【短編小説】移動手段
レンゲに掬った鳶色のスープを啜ると、塩分と油分が強烈な刺激となって頭蓋骨の奥にキックを与えた。
これこそ、最高にゴキゲンな瞬間だ。
目の奥で火が灯ったみたいに熱が生まれて、全身を駆け巡る熱量を感じられる。
取り憑かれたように勢いよく半分ほどラーメンを食べ進めたところで、店内のテレビに目をやる。
うんざりするけれど、画面では戦争と女性差別と環境問題が自慢げに並べられていて、じゃあ硬め濃いめ油多めのラーメンはいつまで食えるのかと言う問題について考えながら、ひとまずは目の前にあるラーメン丼を片付ける事にした。
「えぇ、じゃあ何がいいかな」
大学生らしき若い男女たちが背後のテーブルで同じように鳶色のスープに浸かった麺を啜っている。
「天狗みたいな高下駄とか?」
「それはもう通学手段じゃなくてファッションだよ」
「あだ名テングで確定やしな」
「いつも飴ちゃん配るとか」
「大阪のおばちゃんやないか」
「男がやったら児童誘拐犯だろ」
「そんな学生生活イヤだわ」
どんな印象的なキャラ付けをしたら今後の大学生活をやり易くできるか?
自分も同じような事を考えていた時期がある。
例えば毎朝、学生寮の前で木刀を使った素振りをすると言うものだが、大学剣道部にも所属してないのに素振りしている危ない奴と言われてやめた。
おまけに通報されかけていたと後になって聞いた。
「じゃあ通学の方法を決めよう」
男子学生の声が聞こえた。
「服装とかは好みがあるし、和服なんてお金もかかる」
「目立つアイテムも被ったらお終いやしな」
「頭に鳩乗せるとか移動がムーンウォークとかは?」
「長続きしないよ」
「だから通学手段で差をつけるんだって」
段々とラーメンの味が曖昧になってきた。
おれには分からないが、そこまでしてキャラ付けしたいものなのか?
若者の承認欲求というか自己顕示欲というか、いや、それもセックスアピールだと思えば合点がいく。
「はい、じゃあ通学手段のブレストしよう」
「カマキリハンドルのママチャリにキラキラでヒラヒラのフランジを付けるとか?」
「それだと多分、人によっては地元で見たってなるわ」
いくら地方でも今どきそんなデコチャリに乗ってる奴がいるのか?
首を傾げながらチャーシューを食むと、ホロホロのチャーシューが口の中で解れていくのを感じながら考えるが、自分の乗り物も派手だったと思いチャーシューを飲み込んだ。
「一輪車」
「竹馬」
「ホッピング」
「玉乗り」
「ラート」
次々と挙げられる通学手段大喜利だが、側で聞いていてもいまいちヒットが出ない。
次第に前輪が大きいペニー・ファージング自転車だのサーフボードを改造した長いスケボーだのとなっていき、会話がダレ始めた。
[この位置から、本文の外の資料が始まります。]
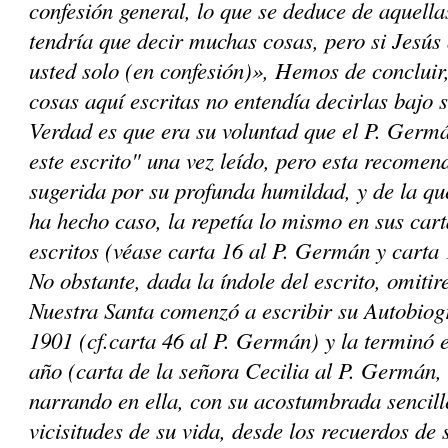
confesión general, lo que se deduce de aquell
tendría que decir muchas cosas, pero si Jesús q
usted solo (en confesión)», Hemos de concluir,
cosas aquí escritas no entendía decirlas bajo s
Verdad es que era su voluntad que el P. Ger
este escrito" una vez leído, pero esta recomen
sugerida por su profunda humildad, y de la q
ha hecho caso, la repetía lo mismo en sus cart
escritos (véase carta 16 al P. Germán y carta
No obstante, dada la índole del escrito, omitir
Nuestra Santa comenzó a escribir su Autobiogr
1901 (cf.carta 46 al P. Germán) y la terminó
año (carta de la señora Cecilia al P. Germán,
narrando en ella, con su acostumbrada sencille
vicisitudes de su vida, desde los recuerdos de 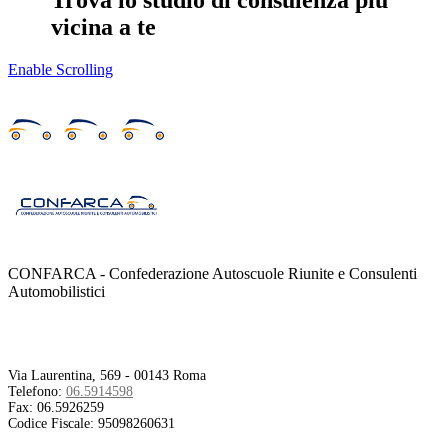
Trova lo studio di consulenza più
vicina a te
Enable Scrolling
CONFARCA - Confederazione Autoscuole Riunite e Consulenti
Automobilistici
Contatti
Via Laurentina, 569 - 00143 Roma
Telefono:
06.5914598
Fax:
06.5926259
Codice Fiscale:
95098260631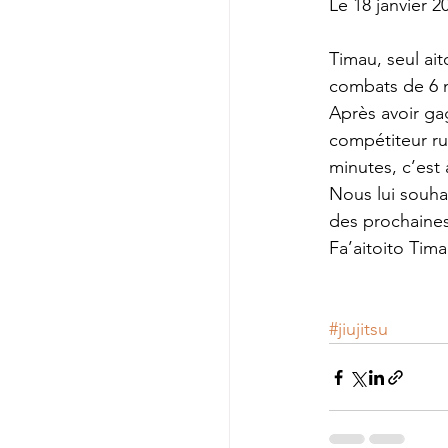
Le 18 janvier 2
Timau, seul ai
combats de 6 m
Après avoir ga
compétiteur ru
minutes, c’est 
Nous lui souhai
des prochaines
Fa’aitoito Tima
#jiujitsu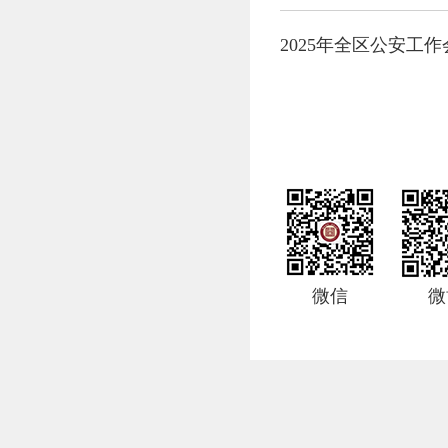
2025年全区公安工
微信
微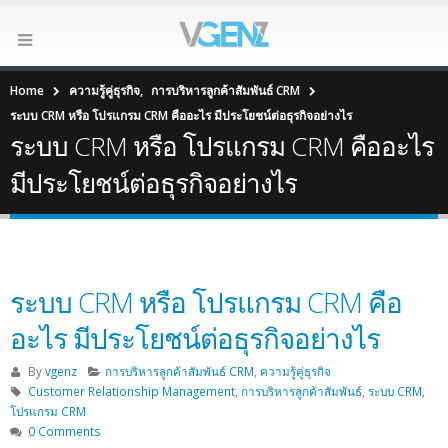
Home
ความรู้คู่ธุรกิจ
,
การบริหารลูกค้าสัมพันธ์ CRM
ระบบ CRM หรือ โปรแกรม CRM คืออะไร มีประโยชน์ต่อธุรกิจอย่างไร
ระบบ CRM หรือ โปรแกรม CRM คืออะไร
มีประโยชน์ต่อธุรกิจอย่างไร
ระบบ CRM หรือ โปรแกรม CRM คือ
อะไร มีประโยชน์ต่อธุรกิจอย่างไร
By
vgenz
การบริหารลูกค้าสัมพันธ์ CRM
,
ความรู้คู่ธุรกิจ
Customer Relationship Management
,
การบริหารลูกค้าสัมพันธ์
,
ระบบ CRM
,
โปรแกรม CRM
0 Comments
こちらも残ったスープにコメを投入してしまったので、そろそろ結論を聞かないと消化不良を起こしてしまう。
その時だった。
「もういっそスーパーカーは?」
ほら、ドアが上に開くタイプの。
男子学生はスーパーカーで盛り上がり、女子学生は高級車で盛り上がった。
ありきたりな結論でお終いになったか。
ラーメン丼の底に残ったスープとコメをレンゲで掬いながため息を吐く。
まぁそんなものだ。
大抵はグダグダになって終わる。
何一つ達成できない。それでいて時間だけは浪費する。
そのモラトリアムを甘受する為に、大学が存在する。
「やっぱ無理だって、新幹線通学には勝てないよ」
「飛行機とかヘリとかじゃないと無理だって」
腰を上げた背中越しに聞こえた会話は、ラーメン店主の「また来てください」と言う大声でかき消された。
店の前に停めておいた白人女に跨って足で右乳房を蹴る。
ブロンドヘアを引っ張ると、白人女は目を光らせながらゆっくりと前に動き出した。